Üç Tarz-ı Siyaset Yusuf Akçura’ nın 1924 te yazdığı bir makale olup bizim için önemli olan kısmı İslamcılık başlığıdır. Biz de bu üç tarzı siyaseti bir çok şeyi anlattığı için konu başlığı olarak seçtik ve İslamcılığın günümüzdeki durumunu konuşmaya çalışacağız, diyerek konferansa giriş yaptı.
Konferanstan tuttuğumuz notları sizlerle paylaşmak istiyoruz;
Yusuf Akçura’ nin yazdığı İslamcılık ile günümüzdeki İslamcılık tarzı siyaseti ayrı amaçları söz konusudur. Osmanlı’da amaç devleti kurtarmak idi. Akcura; İslamcılık devleti kurtarmaya yetecek bir şey diyor ve ekliyor, türkcülük de yeni filizleniyor ama iş görebilecegini belirtiyor. İki akım arasında git gel yapıp türkcülük akımına yakın bir tarz sunuyor.
Osmanlı döneminde islamcilik devlet kurtarmaya yönelik bir çaba idi. Peki Cumhuriyet döneminde ve sonrasında islamciligin gayesi ne oldu? İslami hareket kelimesini burada ele alırsak kısaca:islamın iktidar olmasını sağlamak çabası diye söyleyebiliriz. Bu anlam ile baktığımızda; Cumhuriyet döneminin ilk 30-40 yılındaki islami çabayı Ele alacak olursak bu gayelerin bir harekete dönüşmedigini söyleyebiliriz.
Kürşat Atalar konuşmasına söyle Devam Etti.;
Bircok kişinin İslami hareketi 60 li 70 li yıllara dayandırdigini görürüz. Peki din ve siyaset ile özü itibari ile ilişki kuran islamci kesim Cumhuriyet döneminden beri ne yaptı sorusunu sorarak günümüze getirdi konuyu. Konuşmasının devamında;
Akparti iktidarının sonrasında tıpkı 80 li yıllarda sağ-sol arasında yaşanan gibi bir ortam oluşturduğunu belirtebilirim diyerek 80 öncesi sağ-solun günümüzde iş yapamayacağı günümüzde ortada olduğunu belirtti.
Gelinen aşamada; Sağ, sol ve dincilik yani üç tarzı siyasetin günümüzde gitmeyecegi kanaatindeyim.

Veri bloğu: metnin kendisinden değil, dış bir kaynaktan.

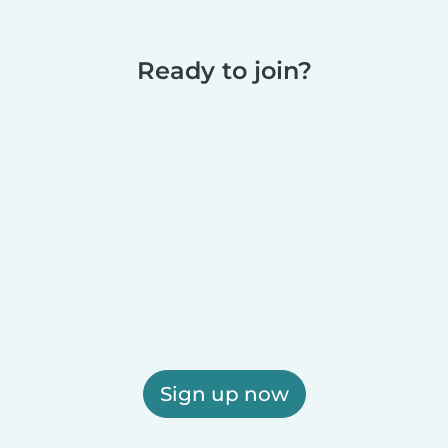
Ready to join?
Sign up now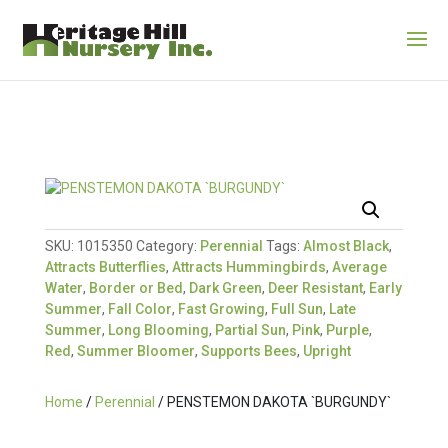
SKU:
1015350
Category:
Perennial
Tags:
Almost Black
,
Attracts Butterflies
,
Attracts Hummingbirds
,
Average
Water
,
Border or Bed
,
Dark Green
,
Deer Resistant
,
Early
Summer
,
Fall Color
,
Fast Growing
,
Full Sun
,
Late
Summer
,
Long Blooming
,
Partial Sun
,
Pink
,
Purple
,
Red
,
Summer Bloomer
,
Supports Bees
,
Upright
Home
/
Perennial
/ PENSTEMON DAKOTA `BURGUNDY`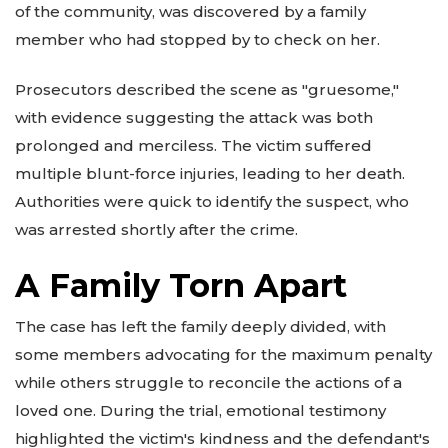
of the community, was discovered by a family
member who had stopped by to check on her.
Prosecutors described the scene as "gruesome,"
with evidence suggesting the attack was both
prolonged and merciless. The victim suffered
multiple blunt-force injuries, leading to her death.
Authorities were quick to identify the suspect, who
was arrested shortly after the crime.
A Family Torn Apart
The case has left the family deeply divided, with
some members advocating for the maximum penalty
while others struggle to reconcile the actions of a
loved one. During the trial, emotional testimony
highlighted the victim's kindness and the defendant's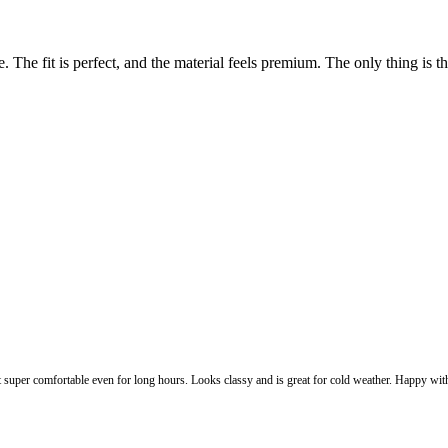
The fit is perfect, and the material feels premium. The only thing is the p
lt super comfortable even for long hours. Looks classy and is great for cold weather. Happy with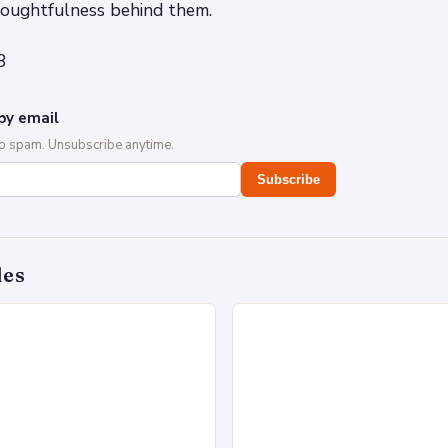
houghtfulness behind them.
8
by email
No spam. Unsubscribe anytime.
Subscribe
des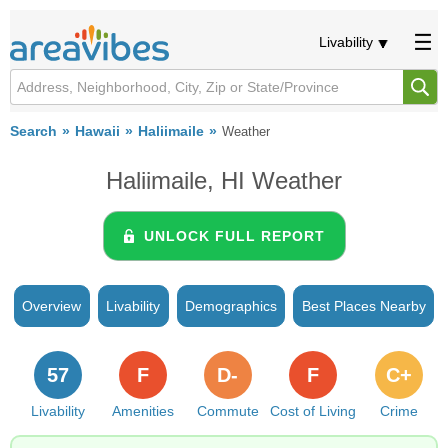
Livability
Search
Hawaii
Haliimaile
Weather
Haliimaile, HI Weather
UNLOCK FULL REPORT
Overview
Livability
Demographics
Best Places Nearby
57
F
D-
F
C+
Livability
Amenities
Commute
Cost of Living
Crime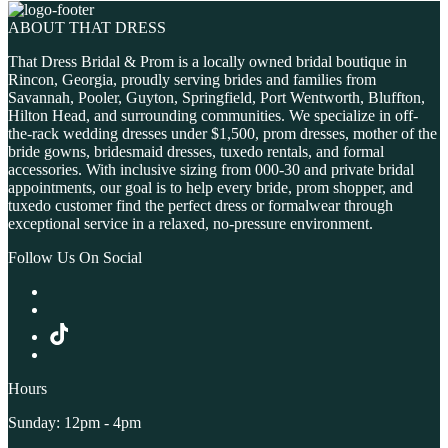
ABOUT THAT DRESS
That Dress Bridal & Prom is a locally owned bridal boutique in
Rincon, Georgia, proudly serving brides and families from
Savannah, Pooler, Guyton, Springfield, Port Wentworth, Bluffton,
Hilton Head, and surrounding communities. We specialize in off-
the-rack wedding dresses under $1,500, prom dresses, mother of the
bride gowns, bridesmaid dresses, tuxedo rentals, and formal
accessories. With inclusive sizing from 000-30 and private bridal
appointments, our goal is to help every bride, prom shopper, and
tuxedo customer find the perfect dress or formalwear through
exceptional service in a relaxed, no-pressure environment.
Follow Us On Social
Hours
Sunday: 12pm - 4pm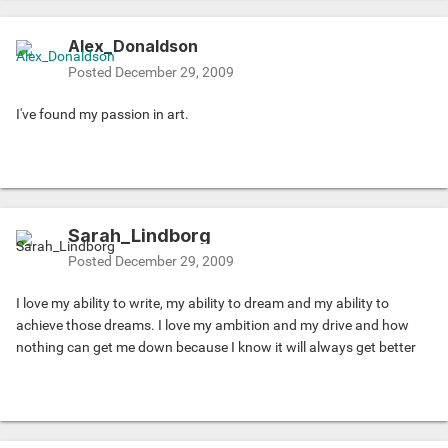
Alex_Donaldson
Posted
December 29, 2009
I've found my passion in art.
Sarah_Lindborg
Posted
December 29, 2009
I love my ability to write, my ability to dream and my ability to
achieve those dreams. I love my ambition and my drive and how
nothing can get me down because I know it will always get better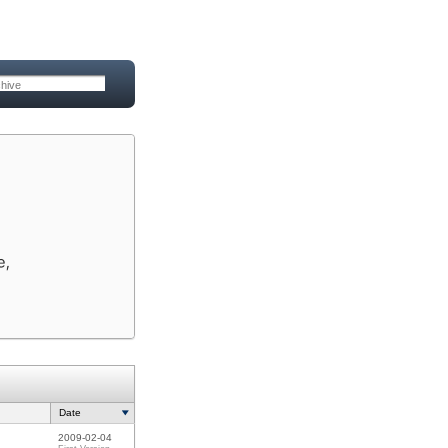
Date
2009-02-04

Mesela milli Görüş tabanının şunu da yapmalıyız diyemedigini görüyor ve akparti nin yapmış olduğu siyasetin neyi başarip basaramadigi anlaşılmıştır. Bu üç tarzı siyasetinTrend olarak bir cazibesinin kalmadığını görüyorum. Bu ne anlama gelir? Yeni arayışlara kapı araladığı anlamına gelir. Yeni olmasının sebebi bu üç tarzı siyasetten farklı olduğu yatmaktadır.
Bu açıdan çağdaş dönem islamcılık hareketinin siyasi ideolojik olarak fikri açıdan da yeni olduğunu çokda eski olmadığını belirterek temele inip Cumhuriyet döneminden yaşanılan süreçleri iyi incelememiz gerektiğini vurguladı.
Geldiğimiz aşamada; islamcı hareketin 60 lı 70 li Yıllardan getirilen tecrübeyle bu noktada türkiyede siyasi tecrübenin ne orana geldiği tespit edilip bu üç tarzı siyasetin bitip bilmediğine cevap arayarak önümüzu görmeliyiz.
Fikri açıdan bitip bitmediğine karar verilirse sahanın boş olup olmadığına karar verebiliriz.
Şuan ki islam dünyasının yaşadığı sıkıntılardan söz ederek;
Batılı ülkeler için Ilımlı islam araçtır dersek bir süreç olduğunu belirtmiş olup islamcı siyasetin ortadan kaldırmak amacı ile yaptığını görüyoruz. Bu söylemde aslında bize geçici olduğu anlamına gelmektedir. Gerçek islami yok edebilir mi? Ne kadar oyalayabilir?
Batının rakip olarak neyi gördüğünü iyi tespit etmemiz gerekiyor. Batı tehdit gördüğü yere bombalar atmaktadır. Kargasanin olduğu topraklarda hersey kötüye gideceği anlamına gelmemektedir.
Bizim bu boş saha dediğimiz alana düşüncenin yerleşmesi gerektiğini görüyoruz. Düşüncenin kurulması taban, orta, aydın ile beraber gereği gi bi yerine getirilirse. Önceden yapılmış bir hazırlık olur ve devami gelir böylece Yeni siyaseti beraberinde getirir.
Konu soru ve cevaplar ile açılarak, program sona erdi.